1. Zündschlüssel mit einem von einer Batterie betriebenen Sender zur Betätigung der Zentralverriegelung
eines Kraftfahrzeugs, wobei der Zündschlüssel aus zwei lösbar miteinander verbundenen
Baueinheiten (1, 2) besteht, dadurch gekennzeichnet, daß die eine Baueinheit (1) die
Sendeelektronik sowie den Schlüsselschaft (3) und die andere Baueinheit (2) die Batterie
sowie einen Taster (5) enthält, mit dem der Sender elektrisch mit der Batterie verbindbar
ist, und daß die Bauteile (1, 2) über schwalbenschwanzartige Führungen (6, 7) miteinander
verbunden sind.
2. Zündschlüssel nach Anspruch 1, dadurch gekennzeichnet, daß das die Batterie enthaltende
Bauteil (2) einen Fortsatz (4) aufweist, der das Bauteil (1) mit der Senderelektronik
übergreift und daß der Taster (5) teilweise im Bereich des Fortsatzes (4) angeordnet
ist.
3. Zündschlüssel nach Anspruch 1, dadurch gekennzeichnet, daß das die Batterie enthaltende
Bauteil (2) zusammen mit dem Taster (4) und der Batterie als ein beim Batteriewechsel
insgesamt austauschbares Ersatzteil ausgebildet ist.

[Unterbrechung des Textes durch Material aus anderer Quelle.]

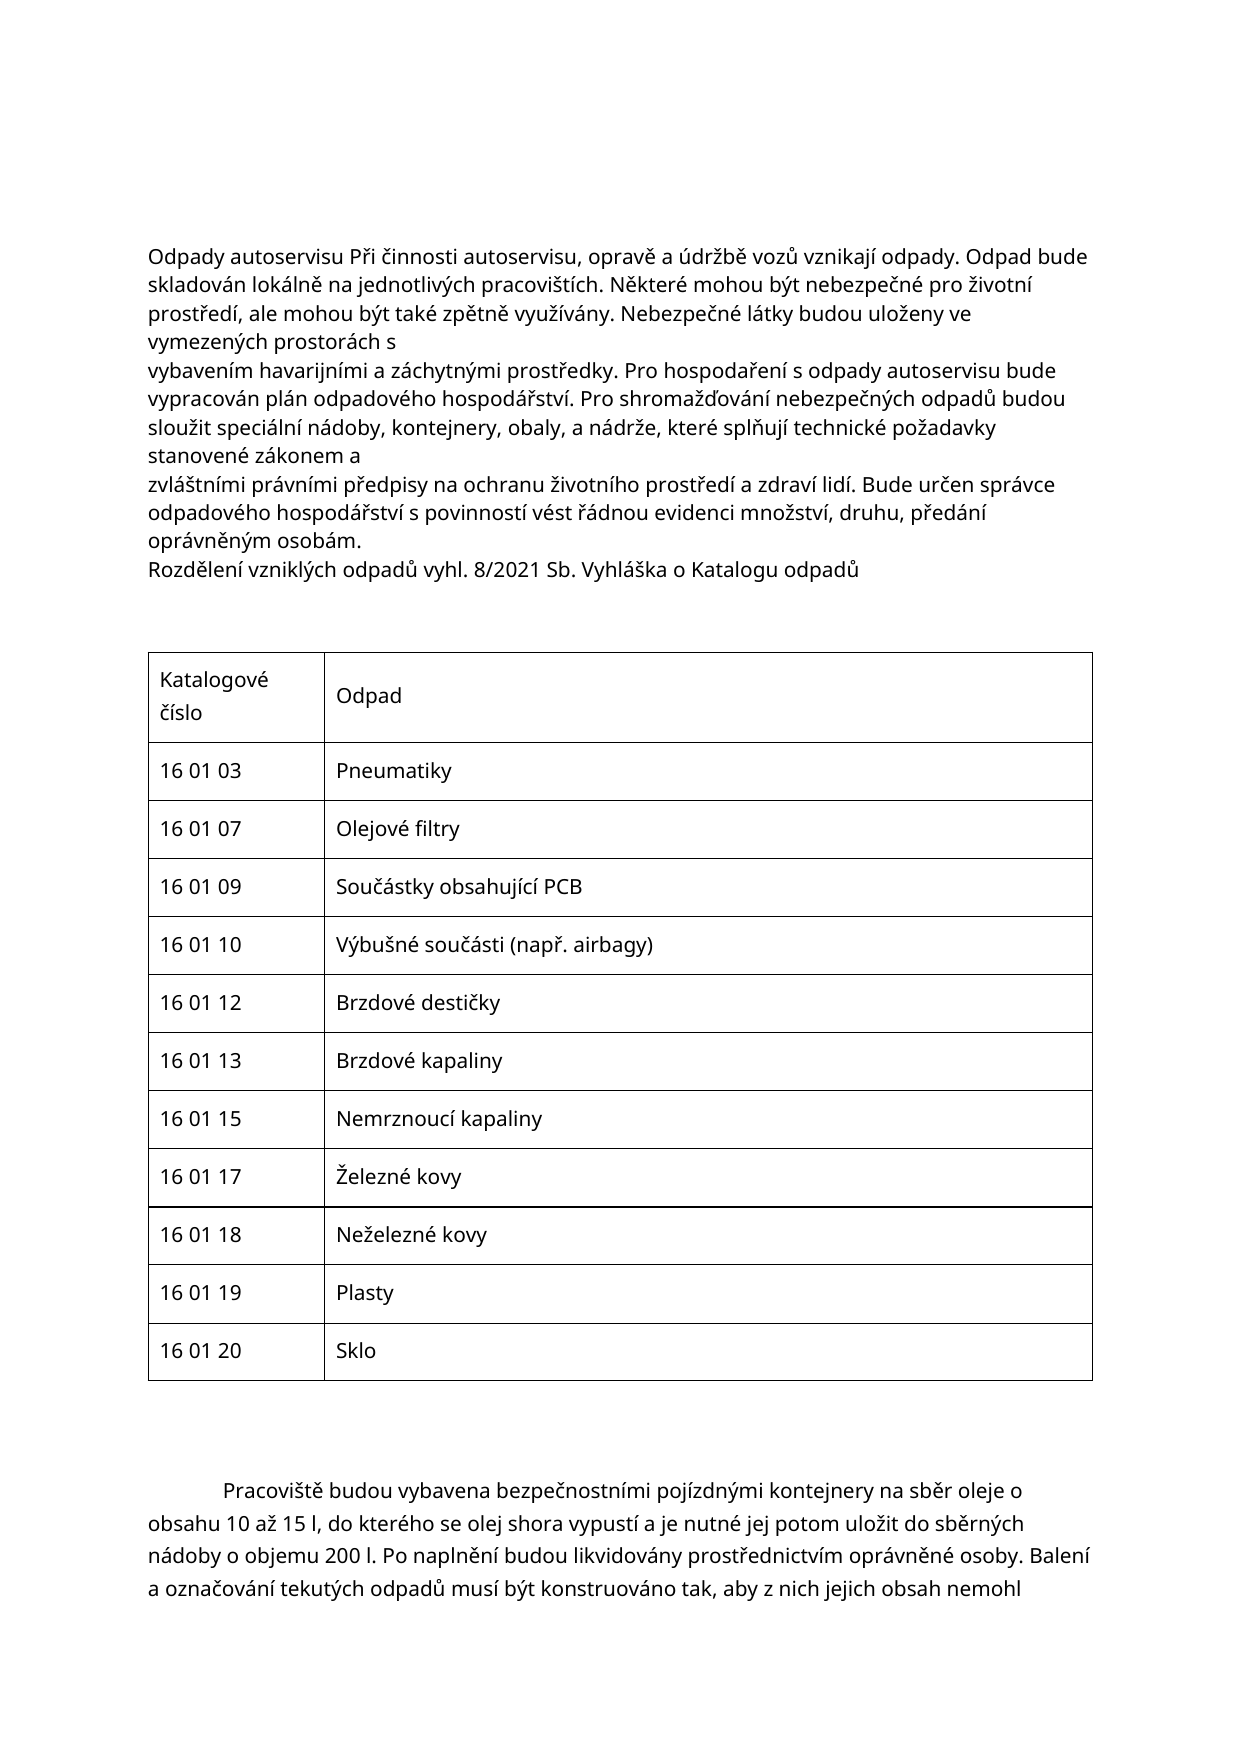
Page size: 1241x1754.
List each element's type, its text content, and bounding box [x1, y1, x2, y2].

table_cell 16 01 10 [149, 917, 324, 974]
table_cell Součástky obsahující PCB [325, 859, 1092, 916]
table_cell Neželezné kovy [325, 1208, 1092, 1264]
table_cell Železné kovy [325, 1149, 1092, 1206]
table_header Odpad [325, 653, 1092, 742]
table_cell Sklo [325, 1324, 1092, 1380]
table_cell Nemrznoucí kapaliny [325, 1091, 1092, 1148]
table_cell 16 01 15 [149, 1091, 324, 1148]
table_cell 16 01 09 [149, 859, 324, 916]
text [148, 1476, 1093, 1602]
table_header Katalogové číslo [149, 653, 324, 742]
table_cell Brzdové destičky [325, 975, 1092, 1032]
table_cell 16 01 20 [149, 1324, 324, 1380]
table_cell Plasty [325, 1265, 1092, 1322]
table_cell 16 01 12 [149, 975, 324, 1032]
table_cell 16 01 13 [149, 1033, 324, 1090]
table_cell 16 01 03 [149, 743, 324, 800]
table_cell Olejové filtry [325, 801, 1092, 858]
table_cell 16 01 07 [149, 801, 324, 858]
text Rozdělení vzniklých odpadů vyhl. 8/2021 Sb. Vyhláška o Katalogu odpadů [148, 555, 1093, 583]
text vybavením havarijními a záchytnými prostředky. Pro hospodaření s odpady autoservisu bude vypracován plán odpadového hospodářství. Pro shromažďování nebezpečných odpadů budou sloužit speciální nádoby, kontejnery, obaly, a nádrže, které splňují technické požadavky stanovené zákonem a [148, 356, 1093, 470]
table_cell Výbušné součásti (např. airbagy) [325, 917, 1092, 974]
text zvláštními právními předpisy na ochranu životního prostředí a zdraví lidí. Bude určen správce odpadového hospodářství s povinností vést řádnou evidenci množství, druhu, předání oprávněným osobám. [148, 470, 1093, 555]
table_cell Brzdové kapaliny [325, 1033, 1092, 1090]
table_cell 16 01 19 [149, 1265, 324, 1322]
text Odpady autoservisu Při činnosti autoservisu, opravě a údržbě vozů vznikají odpady. Odpad bude skladován lokálně na jednotlivých pracovištích. Některé mohou být nebezpečné pro životní prostředí, ale mohou být také zpětně využívány. Nebezpečné látky budou uloženy ve vymezených prostorách s [148, 242, 1093, 356]
table_cell 16 01 18 [149, 1208, 324, 1264]
table_cell Pneumatiky [325, 743, 1092, 800]
table_cell 16 01 17 [149, 1149, 324, 1206]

1. Ignition key having a transmitter operated by a battery for activating the central
locking of a motor vehicle, the ignition key consisting of two components (1, 2) connected
releasably to one another, characterised in that the one component (1) contains the
transmission electronics and the key shaft (3) and the other component (2) contains
the battery as well as a pushbutton (5), with which the transmitter can be electrically
connected to the battery, and in that the components (1, 2) are connected to one another
via swallowtail-like guides (6, 7).
2. Ignition key according to Claim 1, characterised in that the component (2) containing
the battery has an extension (4) which engages over the component (1) with the transmission
electronics and in that the pushbutton (5) is arranged partially in the region of
the extension (4).
3. Ignition key according to Claim 1, characterised in that the component (2) containing
the battery is constructed together with the pushbutton (4) and the battery as a replacement
part which can be exchanged as a whole when changing the battery.

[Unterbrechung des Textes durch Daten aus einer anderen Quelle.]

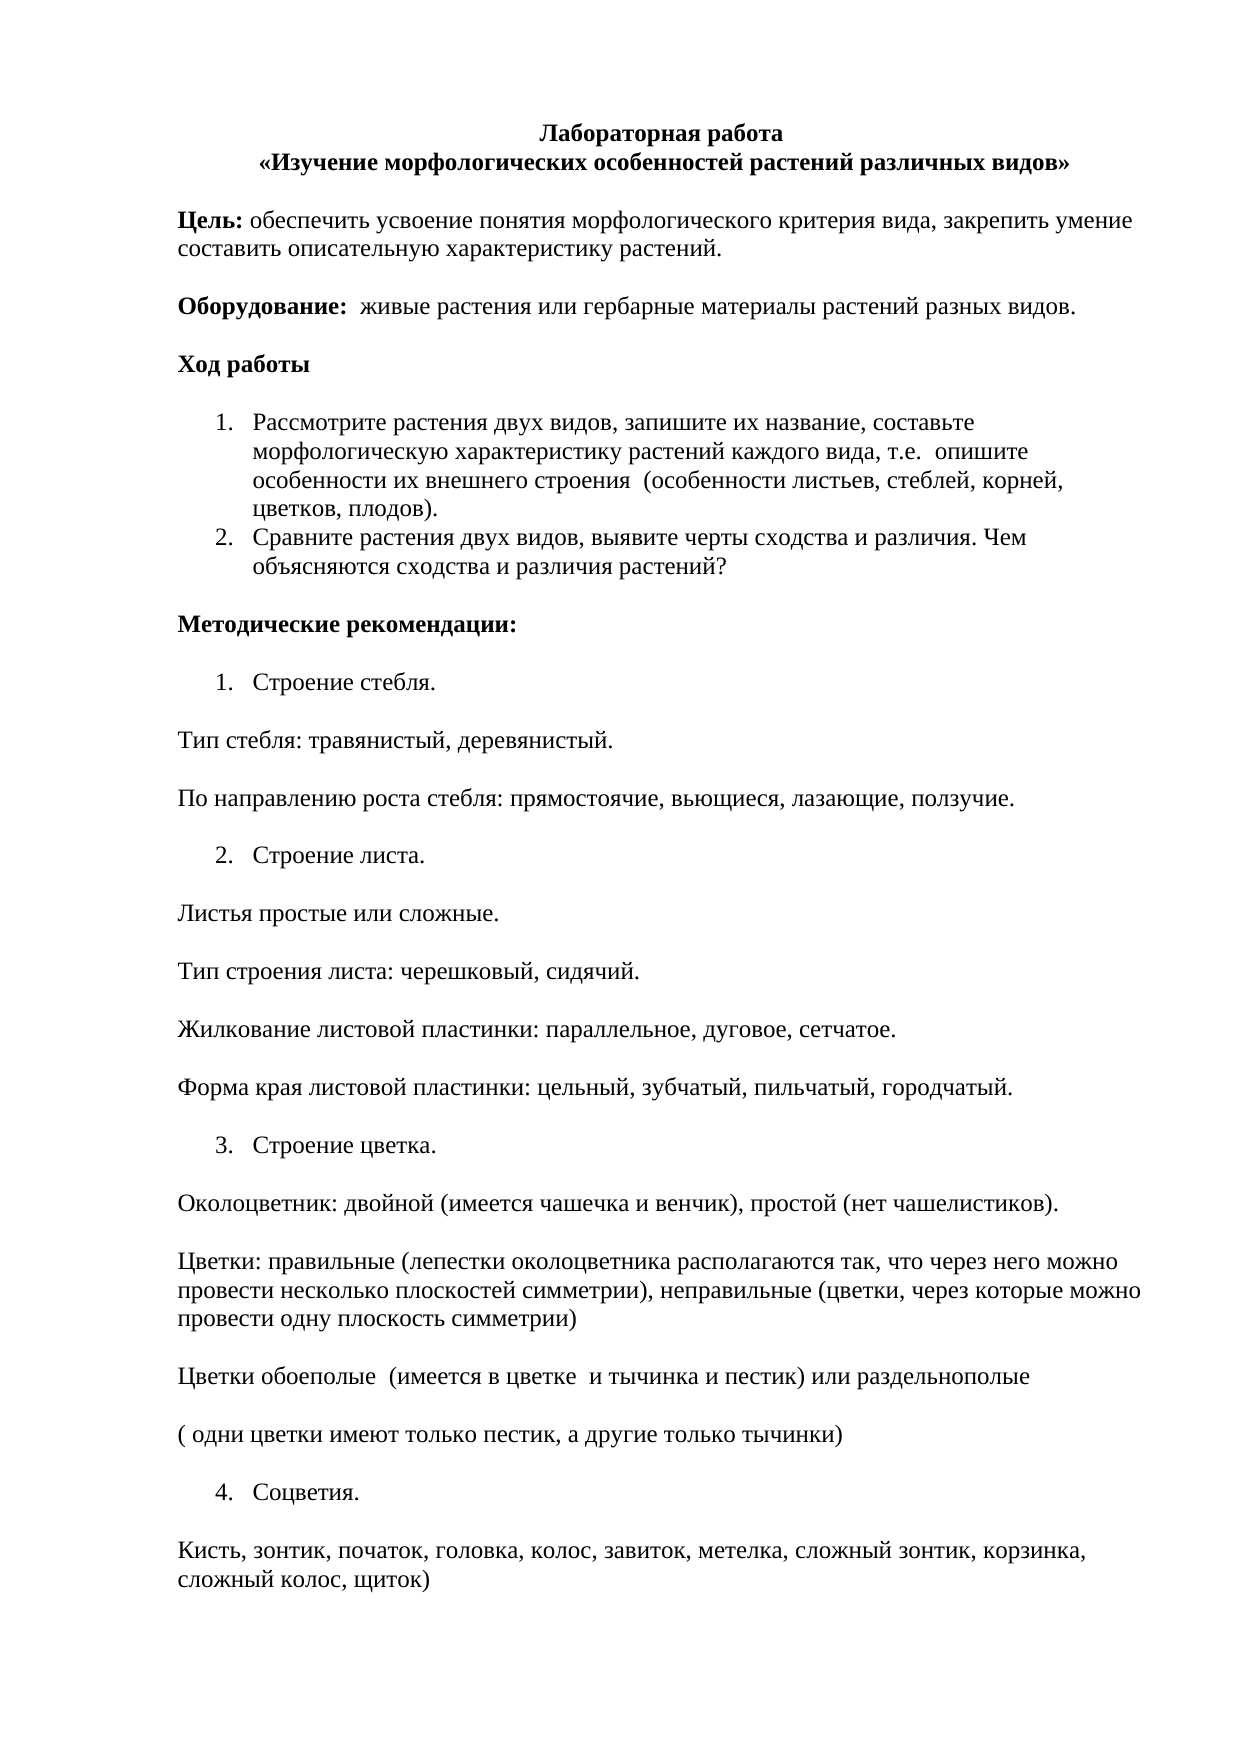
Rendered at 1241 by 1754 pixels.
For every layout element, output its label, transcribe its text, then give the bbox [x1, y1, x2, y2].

1. Clé d'allumage comprenant un émetteur alimenté par une pile pour la manoeuvre du verrouillage
central d'un véhicule automobile, laquelle clé d'allumage est constituée par deux
modules (1, 2) relies ensemble de manière amovible, clé caractérisée en ce que l'un
(1) des modules contient l'électronique d'émission et la tige (3) de clé et l'autre
module (2) contient la pile et une touche (5) au moyen de laquelle l'émetteur peut
être relié électriquement à la pile, et en ce que les modules (1, 2) sont reliés ensemble
par des organes (6, 7) de guidage à queue d'aronde.

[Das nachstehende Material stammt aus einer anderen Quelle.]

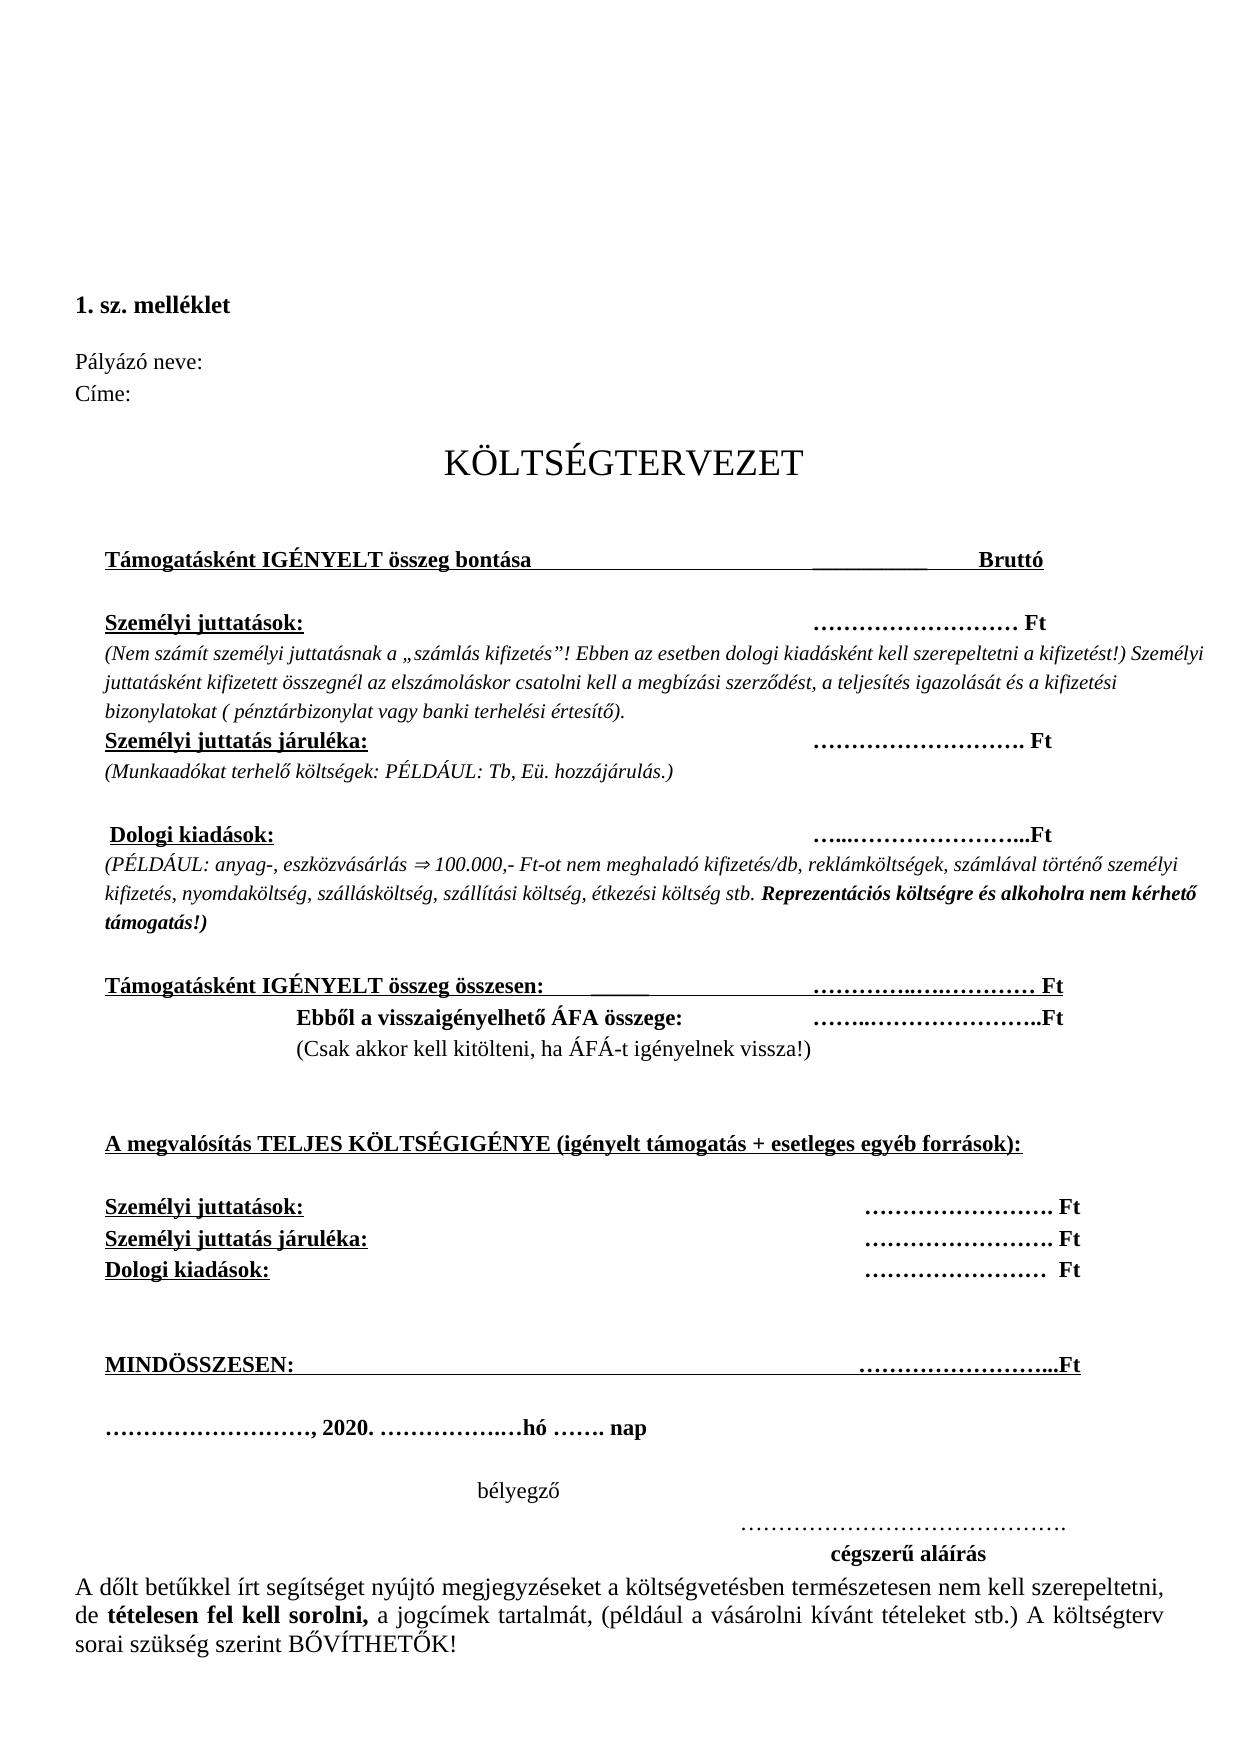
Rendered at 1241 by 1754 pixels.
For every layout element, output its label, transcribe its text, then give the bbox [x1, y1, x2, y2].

text (Munkaadókat terhelő költségek: PÉLDÁUL: Tb, Eü. hozzájárulás.) [104, 759, 1209, 783]
text Személyi juttatás járuléka: ……………………. Ft [104, 1224, 1209, 1251]
text Pályázó neve: [75, 348, 1165, 374]
text ………………………, 2020. …………….…hó ……. nap [104, 1414, 1209, 1440]
text (Csak akkor kell kitölteni, ha ÁFÁ-t igényelnek vissza!) [104, 1035, 1209, 1062]
text Támogatásként IGÉNYELT összeg összesen: _____ …………..….………… Ft [104, 972, 1209, 998]
text cégszerű aláírás [104, 1540, 1209, 1567]
text Támogatásként IGÉNYELT összeg bontása __________ Bruttó [75, 546, 1209, 573]
text (PÉLDÁUL: anyag-, eszközvásárlás 100.000,- Ft-ot nem meghaladó kifizetés/db, reklámköltségek, számlával történő személyi kifizetés, nyomdaköltség, szállásköltség, szállítási költség, étkezési költség stb. Reprezentációs költségre és alkoholra nem kérhető támogatás!) [104, 852, 1209, 934]
text (Nem számít személyi juttatásnak a „számlás kifizetés”! Ebben az esetben dologi kiadásként kell szerepeltetni a kifizetést!) Személyi juttatásként kifizetett összegnél az elszámoláskor csatolni kell a megbízási szerződést, a teljesítés igazolását és a kifizetési bizonylatokat ( pénztárbizonylat vagy banki terhelési értesítő). [104, 641, 1209, 723]
text KÖLTSÉGTERVEZET [370, 440, 1090, 483]
text Személyi juttatások: ……………………… Ft [75, 609, 1209, 636]
text A megvalósítás TELJES KÖLTSÉGIGÉNYE (igényelt támogatás + esetleges egyéb források): [104, 1130, 1209, 1156]
text bélyegző ……………………………………. [104, 1477, 1209, 1535]
text Dologi kiadások: …………………… Ft [104, 1256, 1209, 1282]
text Személyi juttatások: ……………………. Ft [104, 1193, 1209, 1219]
text A dőlt betűkkel írt segítséget nyújtó megjegyzéseket a költségvetésben természetesen nem kell szerepeltetni, de tételesen fel kell sorolni, a jogcímek tartalmát, (például a vásárolni kívánt tételeket stb.) A költségterv sorai szükség szerint BŐVÍTHETŐK! [75, 1572, 1165, 1658]
text 1. sz. melléklet [75, 291, 1090, 319]
text Címe: [75, 380, 1165, 406]
text Személyi juttatás járuléka: ………………………. Ft [75, 727, 1209, 754]
text MINDÖSSZESEN: ……………………...Ft [104, 1351, 1209, 1377]
text Dologi kiadások: …...…………………...Ft [75, 821, 1209, 847]
text Ebből a visszaigényelhető ÁFA összege: ……..…………………..Ft [252, 1004, 1209, 1030]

2. Clé d'allumage selon la revendication 1, caractérisée en ce que le module (2) contenant
la pile présente un appendice (4), qui recouvre le module (1) contenant l'électronique
d'émission, et en ce que la touche (5) est en partie disposée dans la région de l'appendice
(4).
3. Clé d'allumage selon la revendication 1, caractérisée en ce que le module (2) contenant
la pile est constitué avec la touche (5) et la pile, sous forme d'une pièce de rechange
à remplacer dans sa totalité lors d'un changement de pile.